◆ What needs to be done
For each line below that includes the word "altera", make a copy.

◆ Source data
○ ○ ○
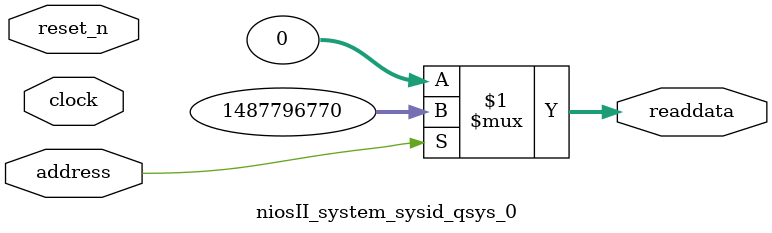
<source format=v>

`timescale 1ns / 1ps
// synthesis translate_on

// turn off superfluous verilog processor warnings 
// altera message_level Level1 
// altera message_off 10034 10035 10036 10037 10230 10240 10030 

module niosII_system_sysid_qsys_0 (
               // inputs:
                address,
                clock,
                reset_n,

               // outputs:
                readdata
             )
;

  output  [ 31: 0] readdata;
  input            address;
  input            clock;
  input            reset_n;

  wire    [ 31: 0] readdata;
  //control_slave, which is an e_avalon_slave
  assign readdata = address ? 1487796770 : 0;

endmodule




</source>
○ ○ ○
◆ Response area
// altera message_level Level1 
// altera message_off 10034 10035 10036 10037 10230 10240 10030 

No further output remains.